_WORK ORDER_:
Return only what lies between the first line of the entries and the line containing "The ogcalc program", both lines included.

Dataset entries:
BEGIN

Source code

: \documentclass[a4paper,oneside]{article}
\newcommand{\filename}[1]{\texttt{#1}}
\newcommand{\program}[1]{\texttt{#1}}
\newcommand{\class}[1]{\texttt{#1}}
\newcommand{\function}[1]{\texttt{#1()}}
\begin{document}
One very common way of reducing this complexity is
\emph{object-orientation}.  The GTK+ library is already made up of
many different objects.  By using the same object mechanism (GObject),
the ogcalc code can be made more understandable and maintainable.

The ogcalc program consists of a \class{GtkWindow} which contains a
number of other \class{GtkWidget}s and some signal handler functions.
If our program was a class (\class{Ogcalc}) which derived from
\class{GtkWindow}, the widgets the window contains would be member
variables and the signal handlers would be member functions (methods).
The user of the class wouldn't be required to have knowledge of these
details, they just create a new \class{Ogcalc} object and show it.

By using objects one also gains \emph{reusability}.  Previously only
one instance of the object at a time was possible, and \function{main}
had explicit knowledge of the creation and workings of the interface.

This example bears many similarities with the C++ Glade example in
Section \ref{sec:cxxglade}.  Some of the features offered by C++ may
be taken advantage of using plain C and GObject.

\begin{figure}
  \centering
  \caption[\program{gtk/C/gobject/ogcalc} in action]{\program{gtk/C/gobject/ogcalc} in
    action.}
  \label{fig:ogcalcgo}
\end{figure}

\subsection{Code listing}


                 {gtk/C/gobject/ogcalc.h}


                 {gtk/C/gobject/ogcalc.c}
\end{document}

END

_ANSWER BELOW_:
Source code

: \documentclass[a4paper,oneside]{article}
\newcommand{\filename}[1]{\texttt{#1}}
\newcommand{\program}[1]{\texttt{#1}}
\newcommand{\class}[1]{\texttt{#1}}
\newcommand{\function}[1]{\texttt{#1()}}
\begin{document}
One very common way of reducing this complexity is
\emph{object-orientation}.  The GTK+ library is already made up of
many different objects.  By using the same object mechanism (GObject),
the ogcalc code can be made more understandable and maintainable.

The ogcalc program consists of a \class{GtkWindow} which contains a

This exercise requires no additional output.